Go through the entries below and print, exactly, the lines starting at the one with "Rendered at 1275 by 1650 pixels." and ending at the one with "Page size: 1241x1754.", keeping both ends and no others.

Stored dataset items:
* * * *

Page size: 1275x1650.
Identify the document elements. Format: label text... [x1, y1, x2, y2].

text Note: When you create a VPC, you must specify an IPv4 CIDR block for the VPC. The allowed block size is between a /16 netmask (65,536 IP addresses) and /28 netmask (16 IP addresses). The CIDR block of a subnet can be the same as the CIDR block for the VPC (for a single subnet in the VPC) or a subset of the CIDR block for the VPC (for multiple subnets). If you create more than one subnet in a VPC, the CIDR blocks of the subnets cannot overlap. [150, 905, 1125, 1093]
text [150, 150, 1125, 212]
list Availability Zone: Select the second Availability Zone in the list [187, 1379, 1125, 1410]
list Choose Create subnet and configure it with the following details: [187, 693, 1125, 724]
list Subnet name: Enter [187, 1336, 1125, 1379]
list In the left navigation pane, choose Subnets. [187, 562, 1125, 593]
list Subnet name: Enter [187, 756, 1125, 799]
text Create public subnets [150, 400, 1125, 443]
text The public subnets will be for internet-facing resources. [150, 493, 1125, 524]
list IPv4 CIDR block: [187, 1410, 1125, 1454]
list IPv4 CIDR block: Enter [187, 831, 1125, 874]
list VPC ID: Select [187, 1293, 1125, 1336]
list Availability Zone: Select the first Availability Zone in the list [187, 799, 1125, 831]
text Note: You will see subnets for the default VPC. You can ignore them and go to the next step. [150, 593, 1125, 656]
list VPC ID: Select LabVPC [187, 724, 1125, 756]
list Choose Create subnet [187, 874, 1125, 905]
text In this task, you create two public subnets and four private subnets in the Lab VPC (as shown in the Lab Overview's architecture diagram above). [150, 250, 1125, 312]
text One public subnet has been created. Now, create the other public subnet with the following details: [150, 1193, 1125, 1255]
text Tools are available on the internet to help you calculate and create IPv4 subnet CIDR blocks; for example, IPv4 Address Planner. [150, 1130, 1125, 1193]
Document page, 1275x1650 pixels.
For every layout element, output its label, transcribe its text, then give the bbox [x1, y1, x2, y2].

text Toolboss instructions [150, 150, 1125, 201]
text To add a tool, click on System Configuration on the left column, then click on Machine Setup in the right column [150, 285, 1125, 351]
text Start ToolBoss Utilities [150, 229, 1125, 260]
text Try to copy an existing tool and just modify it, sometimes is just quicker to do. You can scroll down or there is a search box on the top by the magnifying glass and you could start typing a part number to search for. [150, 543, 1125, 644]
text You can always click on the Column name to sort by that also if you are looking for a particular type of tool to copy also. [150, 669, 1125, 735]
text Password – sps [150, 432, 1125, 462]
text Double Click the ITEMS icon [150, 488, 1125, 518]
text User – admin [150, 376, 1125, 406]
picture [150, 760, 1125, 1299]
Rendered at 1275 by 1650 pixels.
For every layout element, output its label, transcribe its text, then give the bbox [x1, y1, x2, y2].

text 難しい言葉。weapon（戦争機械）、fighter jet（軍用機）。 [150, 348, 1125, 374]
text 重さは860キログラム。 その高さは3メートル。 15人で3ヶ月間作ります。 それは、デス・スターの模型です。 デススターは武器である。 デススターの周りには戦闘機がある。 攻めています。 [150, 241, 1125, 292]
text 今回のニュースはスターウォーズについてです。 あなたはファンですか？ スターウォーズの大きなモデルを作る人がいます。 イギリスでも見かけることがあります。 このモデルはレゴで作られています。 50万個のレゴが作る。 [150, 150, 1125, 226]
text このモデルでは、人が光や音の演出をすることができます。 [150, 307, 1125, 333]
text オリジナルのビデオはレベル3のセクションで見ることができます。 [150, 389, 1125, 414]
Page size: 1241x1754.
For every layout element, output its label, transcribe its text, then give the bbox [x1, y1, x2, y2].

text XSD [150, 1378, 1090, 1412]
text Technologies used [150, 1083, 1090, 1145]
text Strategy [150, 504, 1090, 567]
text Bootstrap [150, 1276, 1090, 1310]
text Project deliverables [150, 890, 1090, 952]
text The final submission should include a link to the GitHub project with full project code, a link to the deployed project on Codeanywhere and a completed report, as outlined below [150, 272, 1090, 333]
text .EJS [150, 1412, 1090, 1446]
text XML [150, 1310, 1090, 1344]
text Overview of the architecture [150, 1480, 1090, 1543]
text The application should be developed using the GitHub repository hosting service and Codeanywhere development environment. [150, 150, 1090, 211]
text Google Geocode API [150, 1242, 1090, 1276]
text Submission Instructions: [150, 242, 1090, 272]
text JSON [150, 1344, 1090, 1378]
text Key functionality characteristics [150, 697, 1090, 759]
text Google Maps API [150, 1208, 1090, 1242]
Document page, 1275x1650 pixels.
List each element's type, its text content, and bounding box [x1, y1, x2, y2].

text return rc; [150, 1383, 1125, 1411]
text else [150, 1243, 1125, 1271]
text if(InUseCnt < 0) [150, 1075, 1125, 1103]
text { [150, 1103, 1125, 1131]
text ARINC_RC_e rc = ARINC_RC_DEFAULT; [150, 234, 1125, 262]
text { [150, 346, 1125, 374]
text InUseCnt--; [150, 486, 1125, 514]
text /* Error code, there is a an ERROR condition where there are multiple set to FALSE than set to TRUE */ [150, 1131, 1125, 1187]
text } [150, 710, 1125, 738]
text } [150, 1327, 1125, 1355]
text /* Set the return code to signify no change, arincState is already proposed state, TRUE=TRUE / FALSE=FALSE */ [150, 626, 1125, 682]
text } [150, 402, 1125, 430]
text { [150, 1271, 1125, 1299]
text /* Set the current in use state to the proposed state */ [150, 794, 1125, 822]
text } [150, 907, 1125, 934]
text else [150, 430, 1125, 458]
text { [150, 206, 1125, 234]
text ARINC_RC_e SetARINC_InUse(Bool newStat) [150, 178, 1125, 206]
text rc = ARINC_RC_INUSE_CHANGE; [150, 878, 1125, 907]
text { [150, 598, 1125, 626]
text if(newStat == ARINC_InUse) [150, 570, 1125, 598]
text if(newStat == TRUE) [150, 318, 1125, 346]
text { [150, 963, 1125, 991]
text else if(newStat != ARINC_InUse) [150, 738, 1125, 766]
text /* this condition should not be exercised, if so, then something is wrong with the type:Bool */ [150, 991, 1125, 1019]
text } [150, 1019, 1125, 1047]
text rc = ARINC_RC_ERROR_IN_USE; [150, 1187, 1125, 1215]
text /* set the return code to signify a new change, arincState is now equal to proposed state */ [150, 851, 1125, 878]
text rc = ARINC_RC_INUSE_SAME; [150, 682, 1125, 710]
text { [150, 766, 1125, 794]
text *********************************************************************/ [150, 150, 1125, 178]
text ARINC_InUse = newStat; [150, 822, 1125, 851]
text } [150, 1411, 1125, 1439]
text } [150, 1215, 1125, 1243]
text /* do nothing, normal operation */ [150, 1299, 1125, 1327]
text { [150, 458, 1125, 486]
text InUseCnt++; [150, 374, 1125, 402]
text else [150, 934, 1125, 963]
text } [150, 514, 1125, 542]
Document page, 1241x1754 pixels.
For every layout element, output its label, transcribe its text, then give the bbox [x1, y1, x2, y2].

* * * *

• _Result of the task_:
Rendered at 1275 by 1650 pixels.
For every layout element, output its label, transcribe its text, then give the bbox [x1, y1, x2, y2].

text 難しい言葉。weapon（戦争機械）、fighter jet（軍用機）。 [150, 348, 1125, 374]
text 重さは860キログラム。 その高さは3メートル。 15人で3ヶ月間作ります。 それは、デス・スターの模型です。 デススターは武器である。 デススターの周りには戦闘機がある。 攻めています。 [150, 241, 1125, 292]
text 今回のニュースはスターウォーズについてです。 あなたはファンですか？ スターウォーズの大きなモデルを作る人がいます。 イギリスでも見かけることがあります。 このモデルはレゴで作られています。 50万個のレゴが作る。 [150, 150, 1125, 226]
text このモデルでは、人が光や音の演出をすることができます。 [150, 307, 1125, 333]
text オリジナルのビデオはレベル3のセクションで見ることができます。 [150, 389, 1125, 414]
Page size: 1241x1754.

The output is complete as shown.